Chauvinist Texans that we are, Patterson’s comments and the U.S. Supreme Court’s relatively recent obeisance to the dictates of history prompted us to revisit our own state’s past interpretation of the Second Amendment. In a fascinating article from a 2016 issue of the Texas A&M Law Review, legal scholar Mark Anthony Frassetto explores how the Lone Star State could be playing a more significant role in the intense debate about the relevance of history to constitutional interpretation, in this case to the meaning of the Second Amendment.

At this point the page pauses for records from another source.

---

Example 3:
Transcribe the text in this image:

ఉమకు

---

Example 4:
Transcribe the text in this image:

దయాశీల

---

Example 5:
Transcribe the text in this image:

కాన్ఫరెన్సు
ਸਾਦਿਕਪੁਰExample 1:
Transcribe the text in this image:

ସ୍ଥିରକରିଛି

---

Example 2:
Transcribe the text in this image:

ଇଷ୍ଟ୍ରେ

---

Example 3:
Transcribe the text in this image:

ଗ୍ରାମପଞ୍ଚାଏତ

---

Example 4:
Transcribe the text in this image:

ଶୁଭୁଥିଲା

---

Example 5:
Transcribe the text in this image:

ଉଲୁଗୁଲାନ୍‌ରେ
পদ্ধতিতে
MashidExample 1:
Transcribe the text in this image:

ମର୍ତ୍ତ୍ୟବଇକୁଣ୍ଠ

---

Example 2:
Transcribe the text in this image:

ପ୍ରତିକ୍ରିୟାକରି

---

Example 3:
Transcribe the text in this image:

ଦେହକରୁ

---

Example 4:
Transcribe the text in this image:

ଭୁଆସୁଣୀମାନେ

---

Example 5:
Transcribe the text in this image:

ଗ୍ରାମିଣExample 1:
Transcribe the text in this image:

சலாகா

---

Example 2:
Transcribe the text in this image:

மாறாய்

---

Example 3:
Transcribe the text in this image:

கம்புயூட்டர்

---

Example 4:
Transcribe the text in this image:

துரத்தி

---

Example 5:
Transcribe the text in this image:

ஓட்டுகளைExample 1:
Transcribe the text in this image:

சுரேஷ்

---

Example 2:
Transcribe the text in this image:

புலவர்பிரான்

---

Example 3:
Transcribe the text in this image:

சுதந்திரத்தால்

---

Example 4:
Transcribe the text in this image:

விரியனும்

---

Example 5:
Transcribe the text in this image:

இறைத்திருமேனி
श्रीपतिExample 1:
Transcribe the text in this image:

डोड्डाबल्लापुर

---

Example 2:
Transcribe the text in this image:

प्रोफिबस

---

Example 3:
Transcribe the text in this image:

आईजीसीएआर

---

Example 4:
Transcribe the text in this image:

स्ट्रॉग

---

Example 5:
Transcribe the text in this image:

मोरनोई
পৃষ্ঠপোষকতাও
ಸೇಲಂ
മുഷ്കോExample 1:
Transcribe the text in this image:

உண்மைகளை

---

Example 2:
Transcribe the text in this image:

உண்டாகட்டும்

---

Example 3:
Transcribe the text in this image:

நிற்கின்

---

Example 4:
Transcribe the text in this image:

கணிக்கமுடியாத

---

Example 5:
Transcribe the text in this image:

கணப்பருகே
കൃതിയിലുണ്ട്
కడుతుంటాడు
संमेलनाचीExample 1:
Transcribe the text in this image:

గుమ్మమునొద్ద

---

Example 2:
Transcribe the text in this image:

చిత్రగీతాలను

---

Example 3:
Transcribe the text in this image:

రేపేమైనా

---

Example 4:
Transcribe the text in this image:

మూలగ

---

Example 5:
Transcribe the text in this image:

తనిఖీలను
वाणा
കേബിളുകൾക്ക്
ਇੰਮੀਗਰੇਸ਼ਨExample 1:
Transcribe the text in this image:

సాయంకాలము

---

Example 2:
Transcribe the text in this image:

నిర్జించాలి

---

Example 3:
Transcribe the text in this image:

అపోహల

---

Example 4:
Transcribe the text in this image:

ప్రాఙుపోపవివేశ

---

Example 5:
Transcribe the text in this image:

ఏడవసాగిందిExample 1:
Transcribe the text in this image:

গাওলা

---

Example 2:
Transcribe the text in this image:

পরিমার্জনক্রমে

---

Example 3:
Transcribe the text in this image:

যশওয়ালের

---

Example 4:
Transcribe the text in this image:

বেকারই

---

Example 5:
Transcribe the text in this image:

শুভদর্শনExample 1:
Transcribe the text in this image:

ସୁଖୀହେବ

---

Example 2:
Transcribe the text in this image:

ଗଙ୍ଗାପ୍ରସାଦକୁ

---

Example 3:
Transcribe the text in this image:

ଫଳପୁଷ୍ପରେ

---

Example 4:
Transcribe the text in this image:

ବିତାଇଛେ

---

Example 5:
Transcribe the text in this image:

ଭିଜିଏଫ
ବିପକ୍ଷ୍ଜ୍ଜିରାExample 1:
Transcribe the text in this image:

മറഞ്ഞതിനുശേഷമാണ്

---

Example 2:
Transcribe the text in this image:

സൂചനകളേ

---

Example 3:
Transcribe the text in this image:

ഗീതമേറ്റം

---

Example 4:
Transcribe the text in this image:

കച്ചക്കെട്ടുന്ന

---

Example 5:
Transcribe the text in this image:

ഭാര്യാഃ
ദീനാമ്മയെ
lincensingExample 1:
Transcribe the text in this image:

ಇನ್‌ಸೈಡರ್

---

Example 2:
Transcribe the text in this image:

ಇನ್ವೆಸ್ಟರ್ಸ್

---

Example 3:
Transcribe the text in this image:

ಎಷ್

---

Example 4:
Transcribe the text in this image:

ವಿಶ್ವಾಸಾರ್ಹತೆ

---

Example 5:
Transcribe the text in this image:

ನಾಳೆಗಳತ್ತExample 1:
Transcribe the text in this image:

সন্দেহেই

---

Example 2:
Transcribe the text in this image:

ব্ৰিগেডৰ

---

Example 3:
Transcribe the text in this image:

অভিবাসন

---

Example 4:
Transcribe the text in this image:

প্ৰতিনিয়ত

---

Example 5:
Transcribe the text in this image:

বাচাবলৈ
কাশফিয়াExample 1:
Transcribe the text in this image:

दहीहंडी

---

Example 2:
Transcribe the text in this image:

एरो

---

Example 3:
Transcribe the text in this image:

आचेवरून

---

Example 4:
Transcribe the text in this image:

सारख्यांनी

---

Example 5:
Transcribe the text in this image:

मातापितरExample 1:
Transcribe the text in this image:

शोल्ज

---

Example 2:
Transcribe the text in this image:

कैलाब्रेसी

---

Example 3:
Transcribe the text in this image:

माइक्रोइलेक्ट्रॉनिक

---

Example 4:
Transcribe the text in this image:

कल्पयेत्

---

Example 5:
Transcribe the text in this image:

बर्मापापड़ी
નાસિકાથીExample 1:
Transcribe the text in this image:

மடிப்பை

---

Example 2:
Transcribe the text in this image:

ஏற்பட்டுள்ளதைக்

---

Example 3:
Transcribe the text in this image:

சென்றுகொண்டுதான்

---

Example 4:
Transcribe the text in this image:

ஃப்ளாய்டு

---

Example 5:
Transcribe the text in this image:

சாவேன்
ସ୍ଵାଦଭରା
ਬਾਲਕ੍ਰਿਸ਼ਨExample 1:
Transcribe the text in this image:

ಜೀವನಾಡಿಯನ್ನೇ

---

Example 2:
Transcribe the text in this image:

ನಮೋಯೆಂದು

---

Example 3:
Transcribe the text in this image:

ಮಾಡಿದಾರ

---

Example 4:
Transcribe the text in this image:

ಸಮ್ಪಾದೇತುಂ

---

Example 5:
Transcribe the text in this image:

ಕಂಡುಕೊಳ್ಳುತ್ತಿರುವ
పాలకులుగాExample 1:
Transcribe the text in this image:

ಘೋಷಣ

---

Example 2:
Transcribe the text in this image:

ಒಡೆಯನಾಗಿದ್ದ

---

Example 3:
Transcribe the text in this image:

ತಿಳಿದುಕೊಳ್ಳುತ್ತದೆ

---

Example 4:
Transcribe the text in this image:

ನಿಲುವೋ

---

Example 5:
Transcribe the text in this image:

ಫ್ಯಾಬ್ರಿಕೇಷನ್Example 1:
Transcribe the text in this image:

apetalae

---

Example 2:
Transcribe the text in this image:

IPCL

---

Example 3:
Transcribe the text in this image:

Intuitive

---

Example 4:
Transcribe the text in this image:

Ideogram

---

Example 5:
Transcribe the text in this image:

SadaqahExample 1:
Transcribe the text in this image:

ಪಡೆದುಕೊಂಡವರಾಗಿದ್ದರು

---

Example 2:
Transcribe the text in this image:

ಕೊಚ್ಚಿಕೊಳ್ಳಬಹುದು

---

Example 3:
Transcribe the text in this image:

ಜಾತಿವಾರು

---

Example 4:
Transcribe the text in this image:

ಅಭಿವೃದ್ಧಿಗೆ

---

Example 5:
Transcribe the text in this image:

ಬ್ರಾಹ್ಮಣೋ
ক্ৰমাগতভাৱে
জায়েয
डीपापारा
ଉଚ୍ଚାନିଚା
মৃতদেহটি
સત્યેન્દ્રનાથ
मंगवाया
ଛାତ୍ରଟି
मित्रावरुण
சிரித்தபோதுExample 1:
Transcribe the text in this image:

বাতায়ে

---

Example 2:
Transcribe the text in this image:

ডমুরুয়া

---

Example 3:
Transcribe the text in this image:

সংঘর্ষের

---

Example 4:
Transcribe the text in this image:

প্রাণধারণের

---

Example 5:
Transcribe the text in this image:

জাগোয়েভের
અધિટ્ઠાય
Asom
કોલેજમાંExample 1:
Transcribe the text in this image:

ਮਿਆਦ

Frassetto points out that Texas was “a uniquely violent place” both before and after the Civil War – more violent than northern states, more violent than its fellow Confederate states. In response, the state’s Radical Republican governor, Edmund J. Davis, persuaded his cohorts in the Legislature to pass a law forbidding any citizen from carrying weapons into a variety of public venues, including churches, schools, ballrooms, election platforms “or any other place where people may be assembled to muster or to perform any other public duty, or to any other public assembly.” The enumerated weapons in the 1871 law included any “pistol, dirk, dagger, slung-shot, sword-cane, spear, brass-knuckles, bowie-knife, or any other kind of knife ... (without) reasonable grounds for fearing an unlawful attack on his person ...”

In the three years following enactment of the public- carry prohibition, two legal challenges reached the Texas Supreme Court. As Frassetto points out, the first was heard by a court made up entirely of Davis appointees sympathetic to Reconstruction. Not surprisingly, this socalled “Semicolon Court,” scorned by judges and attorneys in post-Reconstruction Texas, decisively upheld the law under both the Second Amendment and its analogue in the Texas Constitution.

The second challenge came in 1874, after the newly installed Democratic Legislature removed every member of the Supreme Court from office and appointed a new Democratic slate of judges. Four-fifths of the judges on this so-called “redeemer court” were former Confederate officers. Although the new judges took a much broader view of the right to bear arms, they concluded that the law did not infringe on the right. It would not be the last word on guns, of course, but it’s surprising that, in Texas, it was one of the first.

The high court was persuaded that the Texas restrictions did not violate the Second Amendment, perhaps by the argument presented by the attorney representing the state, a man identified as J. Walker. “The law under consideration has been attacked,” he noted, “upon the ground that it was contrary to public policy, and deprived the people of the necessary means of self-defense; that it was an innovation upon the customs and habits of the people, to which they would not peaceably submit. We do not think the people of Texas are so bad as this, and we do think that the latter half of the nineteenth century is not too soon for Christian and civilized States to legislate against any and every species of crime.”

Thanks to Walker, for more than a century, a ban on public carry remained in place, but was eroded over time as prohibited locations and permit requirements were reduced. Even now, we rarely see dirks and sword-canes on the streets of this “Christian and civilized” state, not to mention fully automatic military weapons. In a state that leads the nation in the number of mass shootings, perhaps there’ll come a time when history repeats itself. Maybe one day we will spurn the Second Amendment absolutists among our fellow Texans and again allow common sense to hold sway. Lives depend on it.